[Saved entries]
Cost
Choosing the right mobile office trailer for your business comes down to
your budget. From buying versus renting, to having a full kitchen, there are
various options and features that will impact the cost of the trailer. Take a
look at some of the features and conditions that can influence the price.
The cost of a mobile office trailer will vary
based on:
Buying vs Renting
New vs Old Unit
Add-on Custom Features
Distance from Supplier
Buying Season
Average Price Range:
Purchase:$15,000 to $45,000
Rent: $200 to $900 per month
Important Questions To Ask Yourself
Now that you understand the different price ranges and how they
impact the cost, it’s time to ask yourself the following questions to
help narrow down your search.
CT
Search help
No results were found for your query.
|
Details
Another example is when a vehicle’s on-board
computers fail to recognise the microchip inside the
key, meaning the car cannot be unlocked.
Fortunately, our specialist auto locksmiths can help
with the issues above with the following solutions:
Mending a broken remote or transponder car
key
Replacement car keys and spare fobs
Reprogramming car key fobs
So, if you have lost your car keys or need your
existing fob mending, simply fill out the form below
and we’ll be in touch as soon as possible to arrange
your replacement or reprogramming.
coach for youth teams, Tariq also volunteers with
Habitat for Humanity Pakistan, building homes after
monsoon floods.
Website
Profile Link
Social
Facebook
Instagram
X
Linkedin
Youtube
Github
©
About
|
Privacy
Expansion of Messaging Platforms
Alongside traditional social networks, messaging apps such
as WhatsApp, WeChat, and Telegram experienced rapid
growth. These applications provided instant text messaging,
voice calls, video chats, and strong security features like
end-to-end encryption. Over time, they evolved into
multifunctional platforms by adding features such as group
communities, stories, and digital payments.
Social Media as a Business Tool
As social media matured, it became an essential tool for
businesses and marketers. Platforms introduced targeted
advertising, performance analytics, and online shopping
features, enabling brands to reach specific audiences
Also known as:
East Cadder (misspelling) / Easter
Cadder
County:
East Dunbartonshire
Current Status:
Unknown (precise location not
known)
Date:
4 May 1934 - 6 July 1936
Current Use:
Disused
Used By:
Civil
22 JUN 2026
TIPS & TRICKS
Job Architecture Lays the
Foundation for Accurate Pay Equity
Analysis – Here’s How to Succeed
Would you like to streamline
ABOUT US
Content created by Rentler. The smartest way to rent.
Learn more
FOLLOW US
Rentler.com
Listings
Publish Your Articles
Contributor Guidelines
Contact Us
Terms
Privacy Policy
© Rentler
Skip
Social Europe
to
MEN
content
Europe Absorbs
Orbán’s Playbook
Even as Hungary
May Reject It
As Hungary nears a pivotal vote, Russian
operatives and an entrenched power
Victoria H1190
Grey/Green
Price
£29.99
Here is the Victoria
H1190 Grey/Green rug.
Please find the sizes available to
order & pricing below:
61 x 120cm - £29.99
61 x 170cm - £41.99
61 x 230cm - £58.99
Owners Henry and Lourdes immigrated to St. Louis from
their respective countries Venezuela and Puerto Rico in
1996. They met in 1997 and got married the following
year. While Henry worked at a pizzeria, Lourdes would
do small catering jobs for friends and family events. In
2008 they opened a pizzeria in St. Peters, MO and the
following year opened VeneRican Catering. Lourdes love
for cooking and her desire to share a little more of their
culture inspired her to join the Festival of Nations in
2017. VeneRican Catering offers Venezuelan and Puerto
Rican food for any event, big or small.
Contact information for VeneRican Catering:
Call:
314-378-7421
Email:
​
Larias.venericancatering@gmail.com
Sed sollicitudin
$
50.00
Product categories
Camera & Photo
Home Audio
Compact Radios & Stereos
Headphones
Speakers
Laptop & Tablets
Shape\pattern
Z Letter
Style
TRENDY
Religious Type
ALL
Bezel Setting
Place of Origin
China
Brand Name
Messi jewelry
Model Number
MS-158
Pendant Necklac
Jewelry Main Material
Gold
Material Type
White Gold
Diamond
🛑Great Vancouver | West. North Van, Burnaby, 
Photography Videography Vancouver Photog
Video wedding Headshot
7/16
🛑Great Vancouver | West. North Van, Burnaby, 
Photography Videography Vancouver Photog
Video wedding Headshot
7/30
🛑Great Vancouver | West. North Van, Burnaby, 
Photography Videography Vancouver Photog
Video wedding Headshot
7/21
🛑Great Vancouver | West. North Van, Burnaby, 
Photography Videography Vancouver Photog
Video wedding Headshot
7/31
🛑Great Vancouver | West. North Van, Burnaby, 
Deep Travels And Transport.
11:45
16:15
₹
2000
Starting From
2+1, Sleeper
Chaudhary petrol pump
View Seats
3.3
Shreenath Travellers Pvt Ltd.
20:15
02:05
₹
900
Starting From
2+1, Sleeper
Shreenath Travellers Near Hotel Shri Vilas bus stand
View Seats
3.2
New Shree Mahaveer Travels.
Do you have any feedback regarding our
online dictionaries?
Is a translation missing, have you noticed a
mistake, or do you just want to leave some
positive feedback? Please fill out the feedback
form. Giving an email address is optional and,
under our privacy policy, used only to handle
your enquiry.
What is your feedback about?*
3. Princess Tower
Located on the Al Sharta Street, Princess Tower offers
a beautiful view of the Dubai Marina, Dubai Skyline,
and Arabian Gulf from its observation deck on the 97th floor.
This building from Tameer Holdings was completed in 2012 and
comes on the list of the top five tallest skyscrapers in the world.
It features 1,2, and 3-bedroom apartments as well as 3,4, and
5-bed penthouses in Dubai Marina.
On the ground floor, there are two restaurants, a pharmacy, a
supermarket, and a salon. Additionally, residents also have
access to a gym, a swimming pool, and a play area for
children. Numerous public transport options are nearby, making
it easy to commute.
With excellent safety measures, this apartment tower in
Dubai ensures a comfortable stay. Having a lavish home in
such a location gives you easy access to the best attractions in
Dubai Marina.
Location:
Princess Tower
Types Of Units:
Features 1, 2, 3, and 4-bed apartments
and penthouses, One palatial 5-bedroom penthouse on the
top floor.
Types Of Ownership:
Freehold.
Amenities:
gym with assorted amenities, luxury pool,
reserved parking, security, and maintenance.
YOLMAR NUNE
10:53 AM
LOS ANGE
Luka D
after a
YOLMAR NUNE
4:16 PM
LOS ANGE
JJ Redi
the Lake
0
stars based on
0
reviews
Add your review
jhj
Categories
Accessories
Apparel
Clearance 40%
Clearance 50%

PROBLEM DETAILS> Copy the records word for word.

THE COMPLETED TASK>
Cost
Choosing the right mobile office trailer for your business comes down to
your budget. From buying versus renting, to having a full kitchen, there are
various options and features that will impact the cost of the trailer. Take a
look at some of the features and conditions that can influence the price.
The cost of a mobile office trailer will vary
based on:
Buying vs Renting
New vs Old Unit
Add-on Custom Features
Distance from Supplier
Buying Season
Average Price Range:
Purchase:$15,000 to $45,000
Rent: $200 to $900 per month
Important Questions To Ask Yourself
Now that you understand the different price ranges and how they
impact the cost, it’s time to ask yourself the following questions to
help narrow down your search.
CT
Search help
No results were found for your query.
|
Details
Another example is when a vehicle’s on-board
computers fail to recognise the microchip inside the
key, meaning the car cannot be unlocked.
Fortunately, our specialist auto locksmiths can help
with the issues above with the following solutions:
Mending a broken remote or transponder car
key
Replacement car keys and spare fobs
Reprogramming car key fobs
So, if you have lost your car keys or need your
existing fob mending, simply fill out the form below
and we’ll be in touch as soon as possible to arrange
your replacement or reprogramming.
coach for youth teams, Tariq also volunteers with
Habitat for Humanity Pakistan, building homes after
monsoon floods.
Website
Profile Link
Social
Facebook
Instagram
X
Linkedin
Youtube
Github
©
About
|
Privacy
Expansion of Messaging Platforms
Alongside traditional social networks, messaging apps such
as WhatsApp, WeChat, and Telegram experienced rapid
growth. These applications provided instant text messaging,
voice calls, video chats, and strong security features like
end-to-end encryption. Over time, they evolved into
multifunctional platforms by adding features such as group
communities, stories, and digital payments.
Social Media as a Business Tool
As social media matured, it became an essential tool for
businesses and marketers. Platforms introduced targeted
advertising, performance analytics, and online shopping
features, enabling brands to reach specific audiences
Also known as:
East Cadder (misspelling) / Easter
Cadder
County:
East Dunbartonshire
Current Status:
Unknown (precise location not
known)
Date:
4 May 1934 - 6 July 1936
Current Use:
Disused
Used By:
Civil
22 JUN 2026
TIPS & TRICKS
Job Architecture Lays the
Foundation for Accurate Pay Equity
Analysis – Here’s How to Succeed
Would you like to streamline
ABOUT US
Content created by Rentler. The smartest way to rent.
Learn more
FOLLOW US
Rentler.com
Listings
Publish Your Articles
Contributor Guidelines
Contact Us
Terms
Privacy Policy
© Rentler
Skip
Social Europe
to
MEN
content
Europe Absorbs
Orbán’s Playbook
Even as Hungary
May Reject It
As Hungary nears a pivotal vote, Russian
operatives and an entrenched power
Victoria H1190
Grey/Green
Price
£29.99
Here is the Victoria
H1190 Grey/Green rug.
Please find the sizes available to
order & pricing below:
61 x 120cm - £29.99
61 x 170cm - £41.99
61 x 230cm - £58.99
Owners Henry and Lourdes immigrated to St. Louis from
their respective countries Venezuela and Puerto Rico in
1996. They met in 1997 and got married the following
year. While Henry worked at a pizzeria, Lourdes would
do small catering jobs for friends and family events. In
2008 they opened a pizzeria in St. Peters, MO and the
following year opened VeneRican Catering. Lourdes love
for cooking and her desire to share a little more of their
culture inspired her to join the Festival of Nations in
2017. VeneRican Catering offers Venezuelan and Puerto
Rican food for any event, big or small.
Contact information for VeneRican Catering:
Call:
314-378-7421
Email:
​
Larias.venericancatering@gmail.com
Sed sollicitudin
$
50.00
Product categories
Camera & Photo
Home Audio
Compact Radios & Stereos
Headphones
Speakers
Laptop & Tablets
Shape\pattern
Z Letter
Style
TRENDY
Religious Type
ALL
Bezel Setting
Place of Origin
China
Brand Name
Messi jewelry
Model Number
MS-158
Pendant Necklac
Jewelry Main Material
Gold
Material Type
White Gold
Diamond
🛑Great Vancouver | West. North Van, Burnaby, 
Photography Videography Vancouver Photog
Video wedding Headshot
7/16
🛑Great Vancouver | West. North Van, Burnaby, 
Photography Videography Vancouver Photog
Video wedding Headshot
7/30
🛑Great Vancouver | West. North Van, Burnaby, 
Photography Videography Vancouver Photog
Video wedding Headshot
7/21
🛑Great Vancouver | West. North Van, Burnaby, 
Photography Videography Vancouver Photog
Video wedding Headshot
7/31
🛑Great Vancouver | West. North Van, Burnaby, 
Deep Travels And Transport.
11:45
16:15
₹
2000
Starting From
2+1, Sleeper
Chaudhary petrol pump
View Seats
3.3
Shreenath Travellers Pvt Ltd.
20:15
02:05
₹
900
Starting From
2+1, Sleeper
Shreenath Travellers Near Hotel Shri Vilas bus stand
View Seats
3.2
New Shree Mahaveer Travels.
Do you have any feedback regarding our
online dictionaries?
Is a translation missing, have you noticed a
mistake, or do you just want to leave some
positive feedback? Please fill out the feedback
form. Giving an email address is optional and,
under our privacy policy, used only to handle
your enquiry.
What is your feedback about?*
3. Princess Tower
Located on the Al Sharta Street, Princess Tower offers
a beautiful view of the Dubai Marina, Dubai Skyline,
and Arabian Gulf from its observation deck on the 97th floor.
This building from Tameer Holdings was completed in 2012 and
comes on the list of the top five tallest skyscrapers in the world.
It features 1,2, and 3-bedroom apartments as well as 3,4, and
5-bed penthouses in Dubai Marina.
On the ground floor, there are two restaurants, a pharmacy, a
supermarket, and a salon. Additionally, residents also have
access to a gym, a swimming pool, and a play area for
children. Numerous public transport options are nearby, making
it easy to commute.
With excellent safety measures, this apartment tower in
Dubai ensures a comfortable stay. Having a lavish home in
such a location gives you easy access to the best attractions in
Dubai Marina.
Location:
Princess Tower
Types Of Units:
Features 1, 2, 3, and 4-bed apartments
and penthouses, One palatial 5-bedroom penthouse on the
top floor.
Types Of Ownership:
Freehold.
Amenities:
gym with assorted amenities, luxury pool,
reserved parking, security, and maintenance.
YOLMAR NUNE
10:53 AM
LOS ANGE
Luka D
after a
YOLMAR NUNE
4:16 PM
LOS ANGE
JJ Redi
the Lake
0
stars based on
0
reviews
Add your review
jhj
Categories
Accessories
Apparel
Clearance 40%
Clearance 50%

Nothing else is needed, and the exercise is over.